WORK INSTRUCTIONS:
(a) In the handbook description, which readers is the handbook compiled for?
(b) Reproduce word for word the passage of the handbook description between "The book is" and "a single volume.", inclusive.
(c) Check each statement against the handbook description and answer yes or no, quoting the words that decide it: (i) The handbook claims to be the first to address the connection between nature-inspired and traditional computational paradigms. (ii) The list of topics it explores is complete. (iii) The handbook is published in several volumes.

PAGE TEXT:
[Start of Attachment]

This comprehensive handbook, the first of its kind to address the connection between nature-inspired and traditional computational paradigms, is a repository of case studies dealing with different problems in computing and solutions to these problems based on nature-inspired paradigms. The "Handbook of Nature-Inspired and Innovative Computing: Integrating Classical Models with Emerging Technologies" is an essential compilation of models, methods, and algorithms for researchers, professionals, and advanced-level students working in all areas of computer science, IT, biocomputing, and network engineering.
The book is intended to be a
Virtual Get Together of several researchers that one could invite to attend a conference on `futurism’ dealing with the theme of
Computing in the 21st Century. Of course, the list of topics that is explored here is by no means exhaustive but most of the conclusions provided can be extended to other research fields that are not covered here. There was a decision to limit the number of chapters while providing more pages for contributed authors to express their ideas, so that the handbook remains manageable within a single volume.

[End of Attachment]

RECORDED DATA:

[Start of Attachment]

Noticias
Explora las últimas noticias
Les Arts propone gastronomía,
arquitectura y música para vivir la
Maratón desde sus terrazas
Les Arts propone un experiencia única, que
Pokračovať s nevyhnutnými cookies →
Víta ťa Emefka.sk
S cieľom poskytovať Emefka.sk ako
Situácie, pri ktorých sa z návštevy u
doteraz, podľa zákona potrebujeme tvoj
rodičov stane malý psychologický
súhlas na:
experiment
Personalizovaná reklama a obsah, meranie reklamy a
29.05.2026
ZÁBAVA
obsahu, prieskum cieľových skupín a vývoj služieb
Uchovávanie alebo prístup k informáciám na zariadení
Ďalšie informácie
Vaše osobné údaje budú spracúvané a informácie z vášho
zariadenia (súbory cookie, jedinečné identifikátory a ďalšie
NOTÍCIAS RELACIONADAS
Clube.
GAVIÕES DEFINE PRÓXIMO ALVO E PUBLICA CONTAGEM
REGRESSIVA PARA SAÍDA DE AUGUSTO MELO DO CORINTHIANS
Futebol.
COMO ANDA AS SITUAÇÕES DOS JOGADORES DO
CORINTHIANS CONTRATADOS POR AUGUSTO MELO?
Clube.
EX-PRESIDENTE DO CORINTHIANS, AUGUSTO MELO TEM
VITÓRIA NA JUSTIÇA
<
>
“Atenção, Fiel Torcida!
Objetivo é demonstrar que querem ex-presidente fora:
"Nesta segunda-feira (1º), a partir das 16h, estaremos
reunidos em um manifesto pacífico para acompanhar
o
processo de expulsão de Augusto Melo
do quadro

[End of Attachment]
[Start of Attachment]

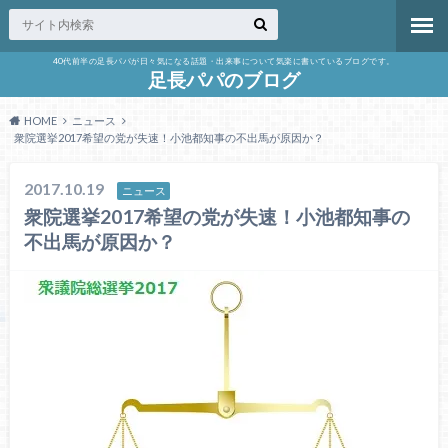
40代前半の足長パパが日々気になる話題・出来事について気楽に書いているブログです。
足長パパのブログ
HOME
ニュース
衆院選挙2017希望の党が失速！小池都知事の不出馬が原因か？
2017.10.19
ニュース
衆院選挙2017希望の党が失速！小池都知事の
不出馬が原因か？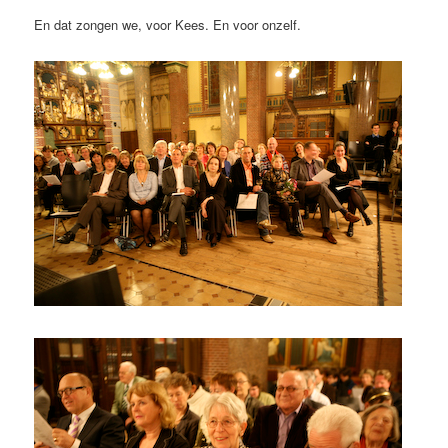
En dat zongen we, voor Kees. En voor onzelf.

[End of Attachment]

EXERCISE ANSWERS:
(a) Researchers, professionals, and advanced-level students working in all areas of computer science, IT, biocomputing, and network engineering.

(b)
The book is intended to be a
Virtual Get Together of several researchers that one could invite to attend a conference on `futurism’ dealing with the theme of
Computing in the 21st Century. Of course, the list of topics that is explored here is by no means exhaustive but most of the conclusions provided can be extended to other research fields that are not covered here. There was a decision to limit the number of chapters while providing more pages for contributed authors to express their ideas, so that the handbook remains manageable within a single volume.

(c)
(i) Yes: "the first of its kind to address the connection between nature-inspired and traditional computational paradigms"
(ii) No: "the list of topics that is explored here is by no means exhaustive"
(iii) No: "so that the handbook remains manageable within a single volume"